Не видно было матросов на бульваре, зато все чаще пробирались они на Малахов курган, в катакомбы и в инкерманские пещеры — на сходки. Смелые ребята вели свободные разговоры, читали революционные листки и книжки.
Чтобы совсем отрезать матросов от берега, Чухнин приказал прекратить выдачу им пропусков по личным делам. Все матросы оказались на положении арестованных. А занимать их делом Чухнин находил немало способов. Ежедневно объявлялись всевозможные тревоги: боевые, минные, пожарные, подводные. Это не столько тренировало команды, сколько изнуряло людей до такой степени, что они не могли думать ни о чем, кроме своих измочаленных мускулов.
Три-четыре раза в день матросам приходилось переодеваться. То «черные брюки, белая форменка», то «белые брюки, суконные фланелевки», то «все белое» или «все черное».
Большой был щеголь вице-адмирал Чухнин.
Негодование матросов прорывалось то тут, то там.

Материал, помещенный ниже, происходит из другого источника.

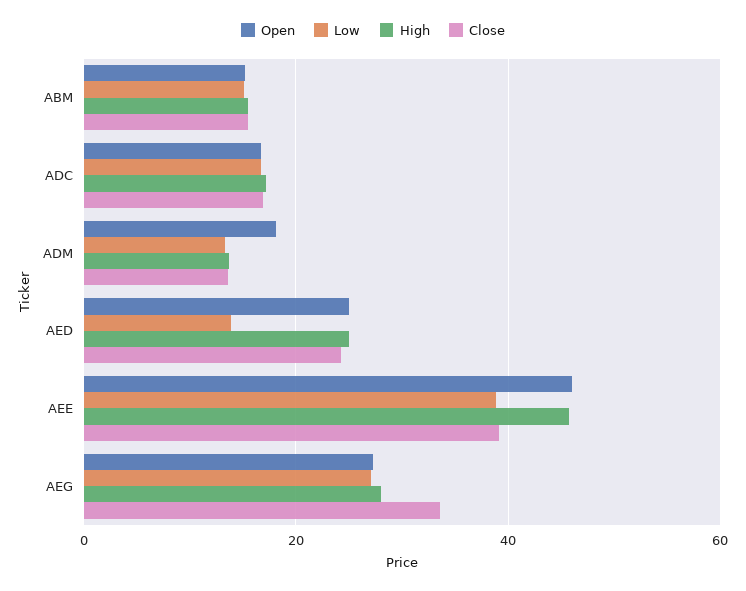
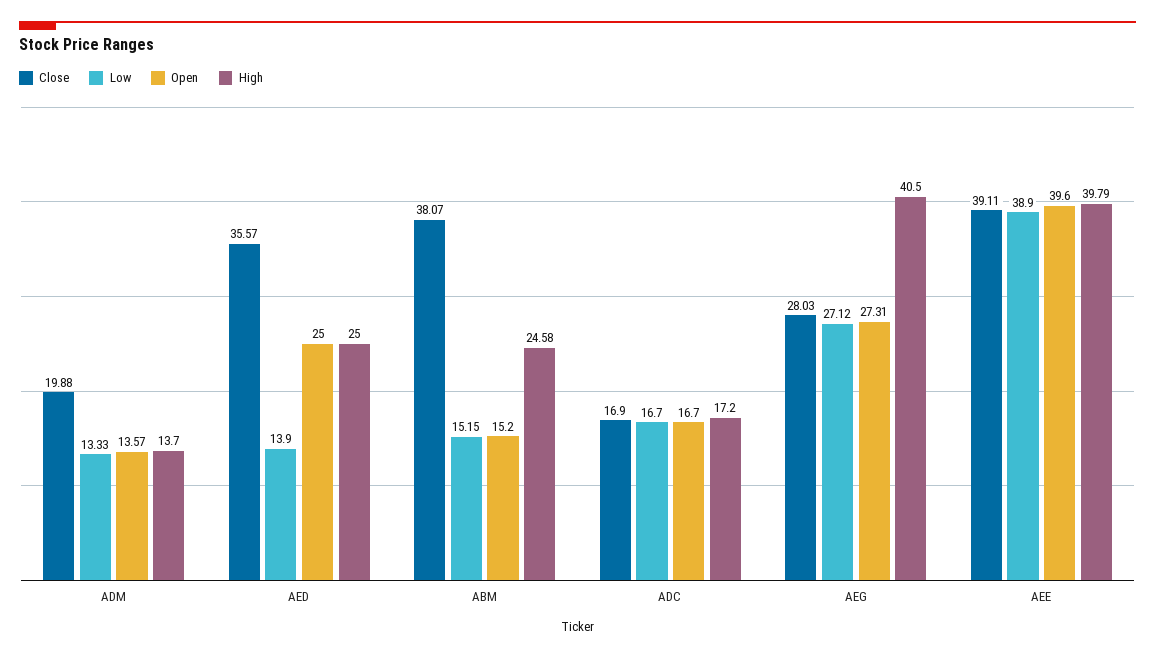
High, ABM: 16 -> 24.58
Close, ABM: 16 -> 38.07
Open, ADM: 18 -> 13.57
Close, ADM: 14 -> 19.88
Close, AED: 24 -> 35.57
Open, AEE: 46 -> 39.6
High, AEE: 46 -> 39.79
High, AEG: 28 -> 40.5
Close, AEG: 34 -> 28.03

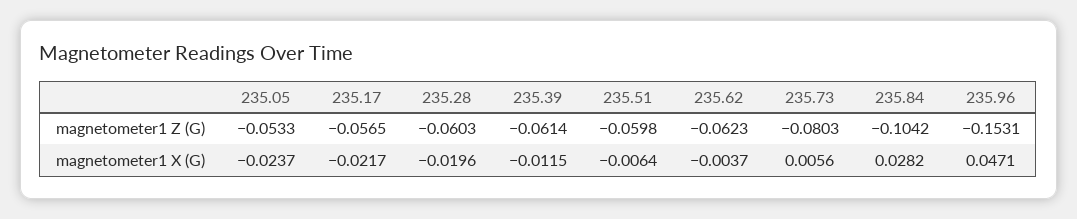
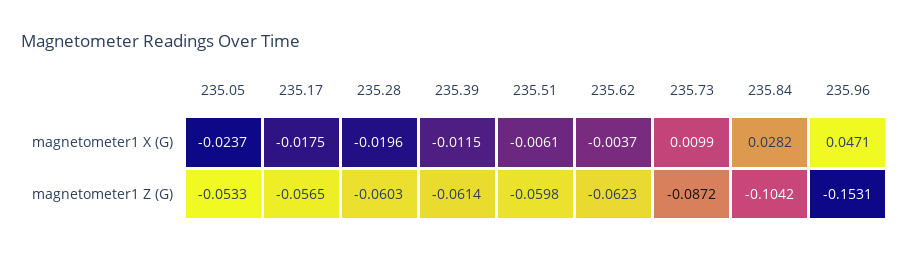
235.73, magnetometer1 Z (G): -0.0803 -> -0.0872
235.17, magnetometer1 X (G): -0.0217 -> -0.0175
235.51, magnetometer1 X (G): -0.0064 -> -0.0061
235.73, magnetometer1 X (G): 0.0056 -> 0.0099

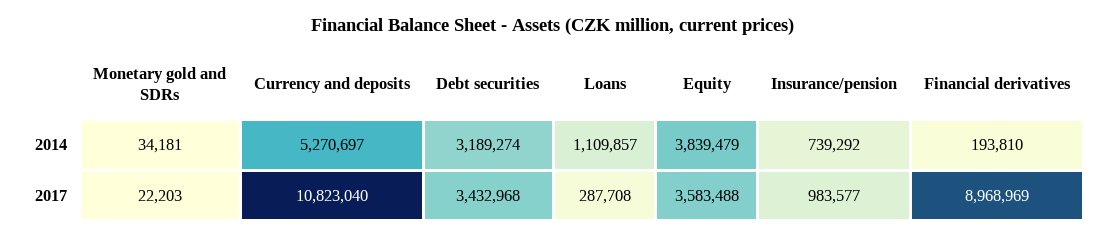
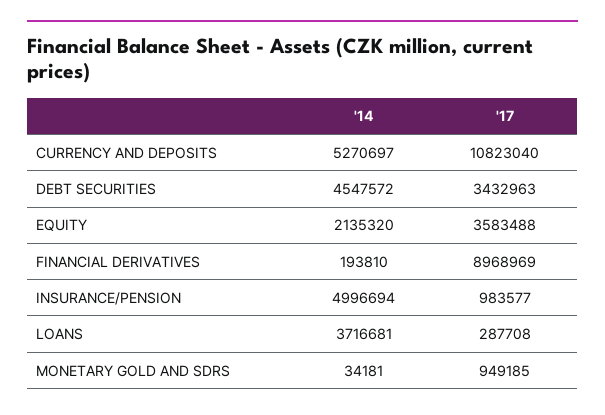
Debt securities, 2014: 3189274 -> 4547572
Loans, 2014: 1109857 -> 3716681
Equity, 2014: 3839479 -> 2135320
Insurance/pension, 2014: 739292 -> 4996694
Monetary gold and SDRs, 2017: 22203 -> 949185
Debt securities, 2017: 3432968 -> 3432963

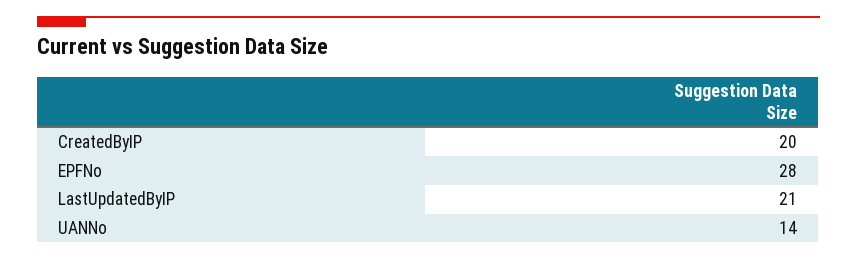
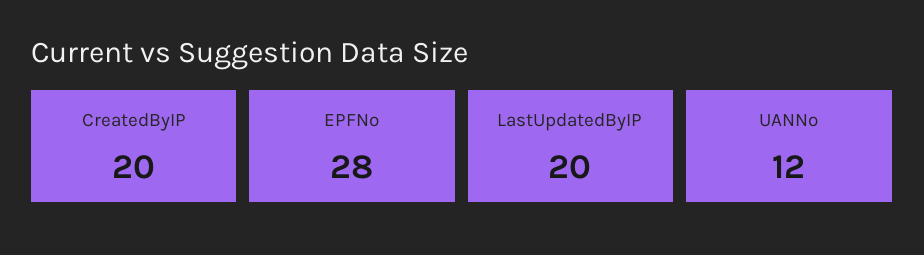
LastUpdatedByIP: 21 -> 20
UANNo: 14 -> 12

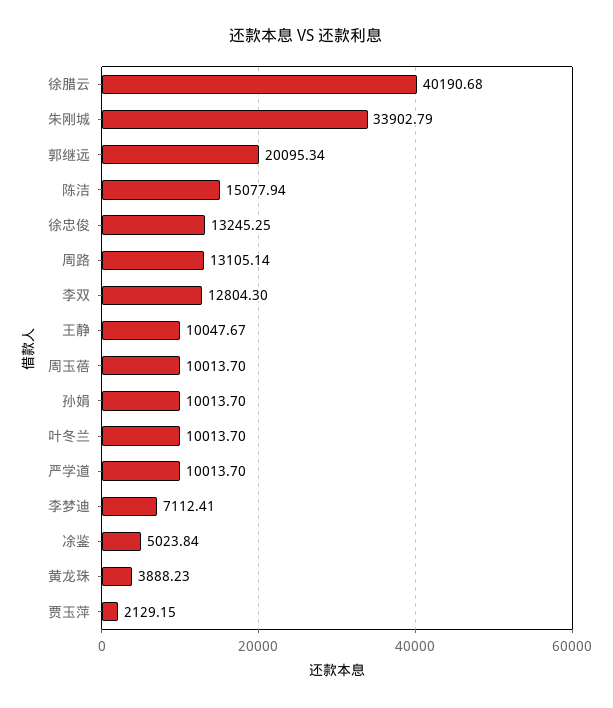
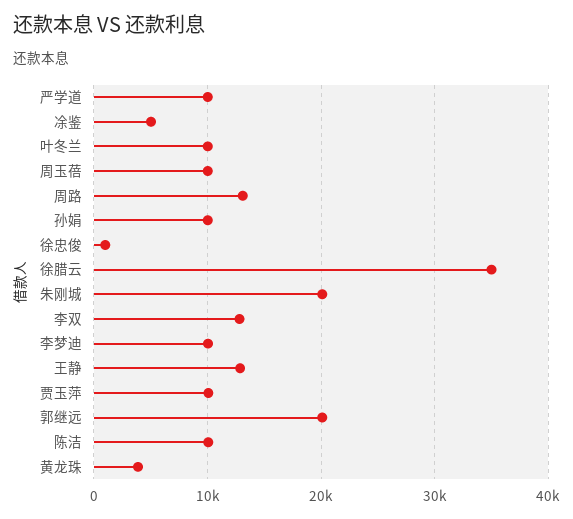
徐腊云: 40190.68 -> 35000
朱刚城: 33902.79 -> 20000
陈洁: 15077.94 -> 10000
徐忠俊: 13245.25 -> 1000
王静: 10047.67 -> 13000
李梦迪: 7112.41 -> 10000
贾玉萍: 2129.15 -> 10000

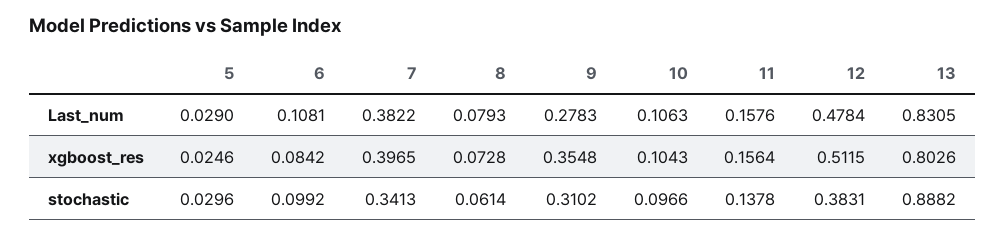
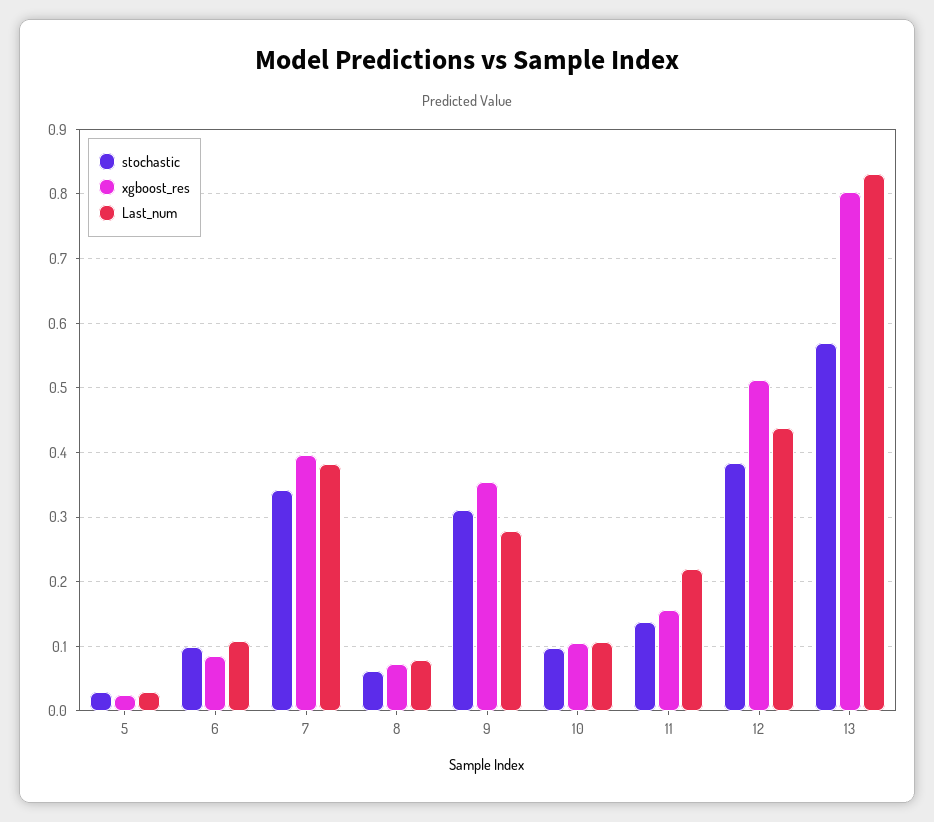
Last_num, 11: 0.1576 -> 0.22
Last_num, 12: 0.4784 -> 0.44
stochastic, 13: 0.8882 -> 0.57

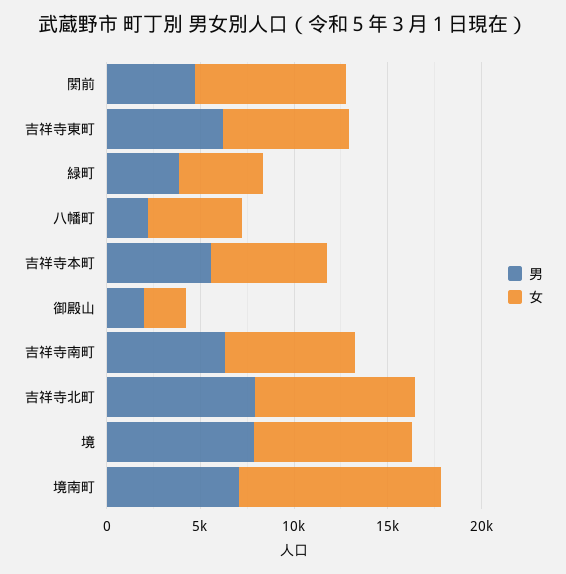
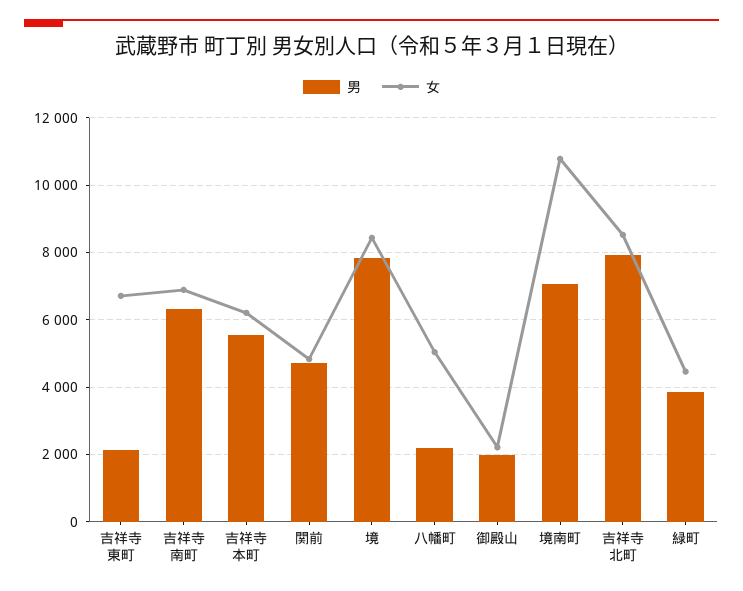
女, 関前: 8000 -> 4800
男, 吉祥寺東町: 6000 -> 2200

Иногда в самой неожиданной форме. Так, шестого октября 1904 года в казармах некоторых экипажей, особенно в 31-м и 32-м, матросы принялись ломать и бить все, что находилось в помещениях: столы, шкафы, стекла, железные кровати и те погнули, изломали, изуродовали. Выдрали оконные рамы, привели в негодность трубы парового отопления и водопровод. Вода начала заливать помещения.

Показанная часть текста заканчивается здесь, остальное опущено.